Scientists renamed 27 human genes in 2020 because Microsoft Excel was automatically converting their symbols into dates, corrupting data in supplementary files and published analyses. The HUGO Gene Nomenclature Committee (HGNC) changed symbols that looked like dates, such as SEPT1 and MARCH1, to forms that Excel would not auto-format, for example SEPTIN1 and MARCHF1. The goal was to stop recurrent, hard-to-detect errors caused when spreadsheets opened or imported gene lists.
What is the Excel gene name problem?
The problem arises when gene symbols resemble dates or scientific notation. When those strings appear in spreadsheets or CSV files, Excel often reinterprets them as dates or numbers. That silently changes the underlying values, so a gene named SEPT1 can become “Sep-01,” and a code like 11E10 can become 1.10E+11.
A 2016 analysis of genomics papers found that about 20% of Excel files in the literature contained gene name errors caused by automatic conversion to dates or numbers (Genome Biology).
Because gene symbols are widely used as row or column labels in gene expression matrices and supplementary datasets, even a few auto-conversions can propagate through pipelines, mislabel features, and distort downstream analyses and meta-analyses.
How does Excel convert gene symbols into dates?
Excel tries to infer data types when you type values, paste content, or open delimited files. If a string matches a date pattern, Excel converts it into a date serial number and displays a formatted date. This occurs both on direct entry and when opening CSV/TSV files unless the column is explicitly set to Text during import. Similar behavior affects long identifiers, phone numbers, postal codes, and product codes that can be turned into scientific notation or lose leading zeros.
Microsoft’s documentation states there is no global setting to disable the automatic date-conversion behavior, though there are workarounds such as preformatting as Text or prefixing with an apostrophe (Microsoft Support).
The upshot: if a collaborator opens a clean CSV in Excel with default settings, date-like gene symbols can be silently altered, saved, and redistributed with errors.
What changed in 2020 and which genes were affected?
To eliminate a persistent, systemic source of error, the HGNC updated 27 official human gene symbols in 2020 to avoid date-like strings. Two prominent sets were affected:
- SEPTIN family: symbols like SEPT1, SEPT2, … were standardized to SEPTIN1, SEPTIN2, … to avoid “Sep-01,” “Sep-02,” etc.

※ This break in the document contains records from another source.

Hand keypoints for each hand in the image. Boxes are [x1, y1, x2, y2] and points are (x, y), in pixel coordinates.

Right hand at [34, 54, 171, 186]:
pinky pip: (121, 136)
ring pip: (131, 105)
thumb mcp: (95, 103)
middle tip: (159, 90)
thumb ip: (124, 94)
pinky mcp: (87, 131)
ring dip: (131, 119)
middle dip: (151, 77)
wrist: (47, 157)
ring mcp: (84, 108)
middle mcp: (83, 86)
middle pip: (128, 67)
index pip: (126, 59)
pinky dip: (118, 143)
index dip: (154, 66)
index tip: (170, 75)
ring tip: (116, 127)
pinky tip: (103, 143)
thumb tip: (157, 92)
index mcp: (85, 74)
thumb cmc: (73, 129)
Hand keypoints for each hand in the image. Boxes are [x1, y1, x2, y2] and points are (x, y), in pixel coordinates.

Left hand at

- MARCH family: symbols like MARCH1, MARCH2, … became MARCHF1, MARCHF2, … to avoid “Mar-01,” “Mar-02,” etc.
Several other symbols that resembled months or date patterns were also adjusted. The HGNC’s broader guidelines now discourage new symbols that can be misread by common software. You can consult current, authoritative symbols and approved aliases in the HGNC database and guidelines (HGNC).

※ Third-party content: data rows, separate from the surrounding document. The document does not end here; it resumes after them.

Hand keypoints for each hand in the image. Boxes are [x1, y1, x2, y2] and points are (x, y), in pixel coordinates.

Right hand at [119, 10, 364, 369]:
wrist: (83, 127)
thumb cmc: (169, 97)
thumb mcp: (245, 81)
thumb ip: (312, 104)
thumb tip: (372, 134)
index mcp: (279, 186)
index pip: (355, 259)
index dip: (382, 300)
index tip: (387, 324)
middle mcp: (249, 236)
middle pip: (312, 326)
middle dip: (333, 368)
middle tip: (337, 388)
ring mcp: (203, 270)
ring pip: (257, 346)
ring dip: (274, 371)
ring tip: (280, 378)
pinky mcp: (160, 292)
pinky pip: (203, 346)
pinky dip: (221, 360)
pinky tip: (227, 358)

How can researchers prevent Excel gene name errors?
Practical steps can reduce or eliminate the risk of auto-conversion:
- Prefer stable identifiers over symbols. Use Ensembl stable IDs (for example, ENSG… for genes) in analysis files, and map to human-readable symbols only at the presentation stage (Ensembl: Stable IDs).
- Avoid using Excel for raw or intermediate data. Process data in R, Python/pandas, or command-line tools, and save tab-delimited or CSV files that are not routinely opened in Excel.
- If you must use Excel, import safely. Open a blank workbook, use Data > Get Data or the Text Import Wizard, and set the gene symbol column’s type to Text. Alternatively, preformat the destination column as Text before pasting.
- Force text where needed. Prefix inputs with an apostrophe (‘) or add a leading zero and a space for fractions, as documented by Microsoft (support article).
- Validate on read. When ingesting shared files, scan for date serial numbers or unexpected date formats in gene columns. Flag and correct any conversions before analysis.
- Document corrections. Note any fixes to spreadsheet-induced errors in methods or data readme files to aid reproducibility.
Why does this still matter?
Legacy datasets, supplementary files, and lab templates created before 2020 still contain the old symbols, and many will be opened in Excel in the future. Follow-up analyses and meta-analyses can inherit gene label errors unless teams validate inputs.
A 2021 follow-up study reported that spreadsheet gene name errors continued to appear in newly published articles despite increased awareness, underscoring the need for better practices and tooling (Genome Biology).
The 2020 renamings remove one major trigger, but the broader lesson is to treat spreadsheets as presentation tools, not analysis systems. Use stable IDs, enforce explicit data types on import, and keep a validation step in every pipeline that touches gene labels.